# Deep water shooting and interloc points?



## BugZ

I have occasionally bowfished in the last couple of years. This year I have found a great spot with very clear water. Most of the carp are still very deep. I think they are running 4+ feet deep. On some of the larger carp, around 30 or more pounds, they are pulling off my regular carp points. The shots were well hit and I almost had the fish landed when the pulled off. I was looking at a interloc 3 grapple point on the glowing arrow. The local proshop has these arrows. Will this arrow still work well shooting deep? Can this point handle getting shot into weeds and still be retrievable? Most of my shooting will be done off of the bank and the water gets very deep very quickly.


----------



## lesserhunter

first off 4ft is shallow. when you are talking about 10-15ft you can say you are shooting deep water. innerloc points are simply junk, if you dont get a pass through on the fish you have absolutely no holding power but if you miss the fish you have a arrow buried in the bottom. i have never shot the glow arrows so i wont comment on those. go buy a piranha long barb point on a yellowjacket shaft and you should have no problem landing a 30lb fish out of 4ft of water


----------



## Hick-From-Hell

I love my grapplers for big fish in deep water, I will not shoot them around weeds because they hold so well. If you are shooting a compound bow with at least 40 lbs of draw you will get a pass through.


----------



## lesserhunter

another thing is in deep water they will dart because of the long blade style barbs


----------



## ghostbuster

i shoot the yellowjaket shaft with the 3 barb innerloc and love it for shooting deep water, never had a problem with darting, but if you shoot shallow water be careful because they will stick in the bottom!!!


----------



## bwfsh

I rarely take my innerloc's off.
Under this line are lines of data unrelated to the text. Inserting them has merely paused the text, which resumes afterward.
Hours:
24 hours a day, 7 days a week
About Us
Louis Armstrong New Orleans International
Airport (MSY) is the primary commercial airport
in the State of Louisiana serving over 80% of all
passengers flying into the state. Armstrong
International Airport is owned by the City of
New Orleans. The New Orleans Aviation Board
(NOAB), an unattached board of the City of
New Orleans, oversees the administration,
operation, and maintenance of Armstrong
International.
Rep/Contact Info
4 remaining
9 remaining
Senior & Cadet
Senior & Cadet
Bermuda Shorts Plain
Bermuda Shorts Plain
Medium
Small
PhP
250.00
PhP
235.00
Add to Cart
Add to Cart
The holding power is better than any head I have ever used or seen used. If you are shooting into cattails or pencils they are brutal to get out when you miss or pass way through. I use a minnimal draw when they are laying in the weeds. If the fish are really thick and all in the heavy rooted weeds I'll switch out to a piranah. If your bow is tuned decent they travel just fine.


----------



## weasle414

Bah, high priced junk. Call me old fashion but I like my cheap, basic muzzy's with a carp tip and white shaft for anything 8' or less. I tried those grapplers a couple years ago and they seemed great at first but then when we tried them on big fish they weren't getting enough oomph to go all the way through and would lose the fish every time. Plus anything less than 10 feet deep it seemed like we'd spend more of the night pulling arrows out of the bottom than out of carp! It's a great idea, good design but in my opinion not something that's needed in my boat, especially for shallow shooting like you're doing. 4 feet is not deep at all and even if you're not shooting into weeds those tips can get stuck. I had them stick into everything from sand, clay, reeds, milfoil, logs. You name it, I've gotten an arrow stuck in it and those grapplers are the worst to get unstuck.
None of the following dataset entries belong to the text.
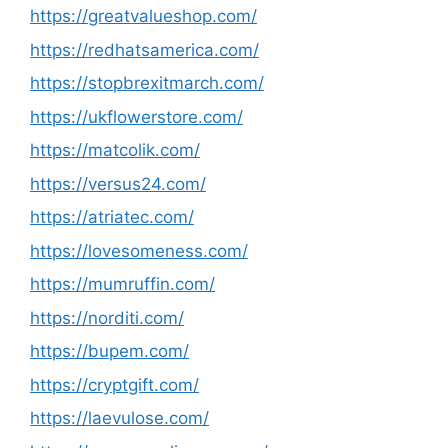
https://greatvalueshop.com/
https://redhatsamerica.com/
https://stopbrexitmarch.com/
https://ukflowerstore.com/
https://matcolik.com/
https://versus24.com/
https://atriatec.com/
https://lovesomeness.com/
https://mumruffin.com/
https://norditi.com/
https://bupem.com/
https://cryptgift.com/
https://laevulose.com/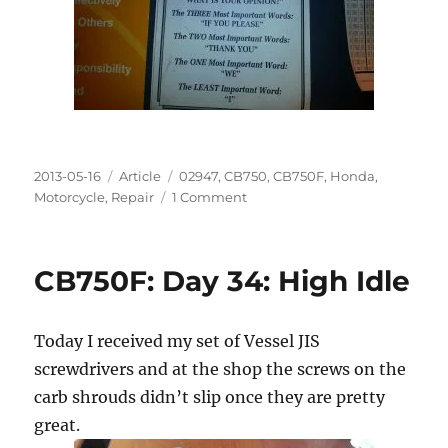
Posted
Categories
Tags
2013-05-16
Article
02947
,
CB750
,
CB750F
,
Honda
,
on
on
Motorcycle
,
Repair
1 Comment
CB750F:
Day
35:
CB750F: Day 34: High Idle
Totally
Idle
Today I received my set of Vessel JIS
screwdrivers and at the shop the screws on the
carb shrouds didn’t slip once they are pretty
great.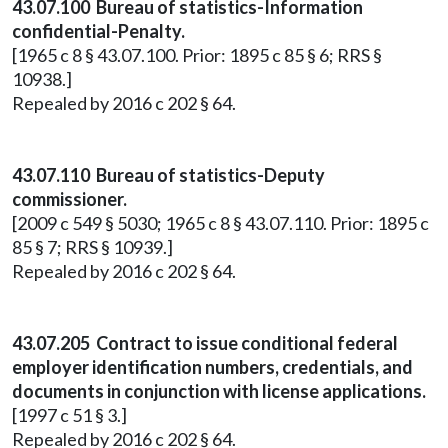
43.07.100 Bureau of statistics-Information
confidential-Penalty.
[1965 c 8 § 43.07.100. Prior: 1895 c 85 § 6; RRS §
10938.]
Repealed by 2016 c 202 § 64.
43.07.110 Bureau of statistics-Deputy
commissioner.
[2009 c 549 § 5030; 1965 c 8 § 43.07.110. Prior: 1895 c
85 § 7; RRS § 10939.]
Repealed by 2016 c 202 § 64.
43.07.205 Contract to issue conditional federal
employer identification numbers, credentials, and
documents in conjunction with license applications.
[1997 c 51 § 3.]
Repealed by 2016 c 202 § 64.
What is your setup like? What kind of bow, poundage, line, arrows, reel. All that good stuff mostly concerning the poundage and the arrows.
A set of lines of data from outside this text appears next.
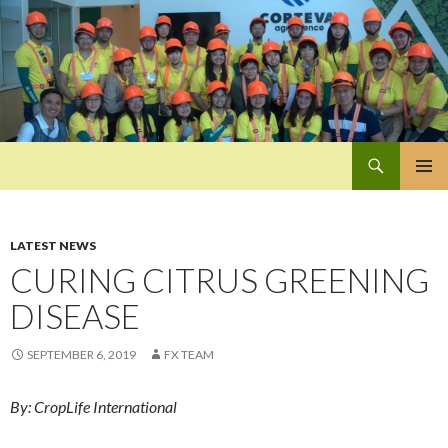
Search
Pan-Asia Farmers Exchange Program
SKIP
PRIMAR
TO
MENU
CONTENT
LATEST NEWS
CURING CITRUS GREENING
DISEASE
SEPTEMBER 6, 2019
FX TEAM
By: CropLife International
If you're shooting a deer bow set at 70 lbs and have a dull point you'll blow huge entrance holes so the barbs can't hold as well.


----------



## lesserhunter

ya know if weasle would have said Piranhas on yellowjackets i would think he knows how to shoot fish for 5 days straight no sleep  i to have watched the same person weasle is talking about pull those damn grapplers out of weeds several times, you miss and its stop the boat jump off platform to pull the arrow by hand, it sucks.


----------



## weasle414

There was the one time the arrows got stuck and stopped the boat dead in its tracks. That was one of them everyone but me gets wet hahaha


----------